Crowd Painter

Cyber Raid on Crowdsourced Portrait?

These are possibly the most interesting painting to date. The video of their creation contains a detailed description of our experience with several recent crowdsourced paintings, vandalism of them, a hack of our robot communications, and an attempt to log into and steal control of our servers.  This attack was actually featured in a TechTimes article that you can find in the press section.

My favorite painting to come out of all these raids asked the profound question...

Is it Art?

Also, here is a graphics dump of one of the painting's stroke queue. Amazing Stuff.

St. Peters at Harper's Ferry

View of St Peter's from the Shenandoah River painted by half a dozen participants on 11/19/2013. Perhaps the most colorful painting to date. Project took two days amid multiple palette and design changes. Perhaps the most interesting aspect of this autumnal meditation is the feint but visible silhouette of Sponge Bob Square Pants in the top right hand corner. As this painting was a crowdsourced painting, complete creative license was handed over to anyone who participated. It would seem that one of the participants was a Sponge Bob fan.

TASK STATEMENT: Duplicate everything in the crowdsourced painting text from "Cyber Raid on" down to "queue. Amazing Stuff.".

(Source records)
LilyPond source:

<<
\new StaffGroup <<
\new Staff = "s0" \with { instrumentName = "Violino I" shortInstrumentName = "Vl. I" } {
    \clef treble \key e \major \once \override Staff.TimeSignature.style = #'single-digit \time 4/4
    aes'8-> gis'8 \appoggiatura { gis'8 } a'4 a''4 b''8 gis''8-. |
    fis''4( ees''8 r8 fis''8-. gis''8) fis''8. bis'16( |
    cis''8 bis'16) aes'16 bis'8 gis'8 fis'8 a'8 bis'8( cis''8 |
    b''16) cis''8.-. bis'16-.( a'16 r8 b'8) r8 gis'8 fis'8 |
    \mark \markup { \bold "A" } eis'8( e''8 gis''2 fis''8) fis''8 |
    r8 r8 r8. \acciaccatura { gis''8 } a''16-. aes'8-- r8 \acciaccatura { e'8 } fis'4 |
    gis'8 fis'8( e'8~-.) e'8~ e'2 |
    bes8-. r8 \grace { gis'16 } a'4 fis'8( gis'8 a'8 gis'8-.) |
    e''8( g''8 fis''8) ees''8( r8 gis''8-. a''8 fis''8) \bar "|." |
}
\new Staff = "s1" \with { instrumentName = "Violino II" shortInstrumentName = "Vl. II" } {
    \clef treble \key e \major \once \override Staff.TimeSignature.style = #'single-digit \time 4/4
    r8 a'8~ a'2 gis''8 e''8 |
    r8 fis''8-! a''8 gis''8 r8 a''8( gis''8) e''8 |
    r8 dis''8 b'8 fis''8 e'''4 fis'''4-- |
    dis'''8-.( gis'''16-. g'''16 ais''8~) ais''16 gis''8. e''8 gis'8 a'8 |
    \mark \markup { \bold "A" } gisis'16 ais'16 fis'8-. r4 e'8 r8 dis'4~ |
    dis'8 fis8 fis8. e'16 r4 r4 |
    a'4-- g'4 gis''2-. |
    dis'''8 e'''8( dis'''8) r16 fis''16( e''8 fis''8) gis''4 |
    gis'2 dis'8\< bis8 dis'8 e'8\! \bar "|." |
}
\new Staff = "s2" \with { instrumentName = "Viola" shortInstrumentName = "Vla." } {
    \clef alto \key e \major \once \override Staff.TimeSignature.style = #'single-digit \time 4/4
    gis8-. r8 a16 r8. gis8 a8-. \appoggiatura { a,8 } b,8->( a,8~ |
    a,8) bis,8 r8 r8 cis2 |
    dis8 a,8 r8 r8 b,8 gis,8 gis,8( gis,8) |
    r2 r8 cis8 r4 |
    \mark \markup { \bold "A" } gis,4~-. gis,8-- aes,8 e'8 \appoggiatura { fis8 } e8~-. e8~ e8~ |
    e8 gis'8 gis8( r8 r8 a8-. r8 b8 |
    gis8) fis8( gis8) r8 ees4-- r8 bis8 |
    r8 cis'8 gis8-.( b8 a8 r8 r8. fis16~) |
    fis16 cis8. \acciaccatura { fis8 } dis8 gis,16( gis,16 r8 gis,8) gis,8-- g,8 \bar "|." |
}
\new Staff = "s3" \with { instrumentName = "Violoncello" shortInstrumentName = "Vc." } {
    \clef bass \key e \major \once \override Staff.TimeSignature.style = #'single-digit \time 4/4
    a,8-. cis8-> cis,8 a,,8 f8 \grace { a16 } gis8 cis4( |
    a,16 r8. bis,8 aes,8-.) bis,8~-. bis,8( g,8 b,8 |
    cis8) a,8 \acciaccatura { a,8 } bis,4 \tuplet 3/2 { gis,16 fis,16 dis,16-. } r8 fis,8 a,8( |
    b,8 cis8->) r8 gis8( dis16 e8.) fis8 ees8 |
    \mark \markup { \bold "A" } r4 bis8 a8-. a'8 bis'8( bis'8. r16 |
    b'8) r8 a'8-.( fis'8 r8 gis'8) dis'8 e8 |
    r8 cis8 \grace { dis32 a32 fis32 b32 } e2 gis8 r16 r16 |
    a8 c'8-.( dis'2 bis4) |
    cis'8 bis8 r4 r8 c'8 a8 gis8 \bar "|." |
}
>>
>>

RESULT OF THE TASK:
Cyber Raid on Crowdsourced Portrait?

These are possibly the most interesting painting to date. The video of their creation contains a detailed description of our experience with several recent crowdsourced paintings, vandalism of them, a hack of our robot communications, and an attempt to log into and steal control of our servers.  This attack was actually featured in a TechTimes article that you can find in the press section.

My favorite painting to come out of all these raids asked the profound question...

Is it Art?

Also, here is a graphics dump of one of the painting's stroke queue. Amazing Stuff.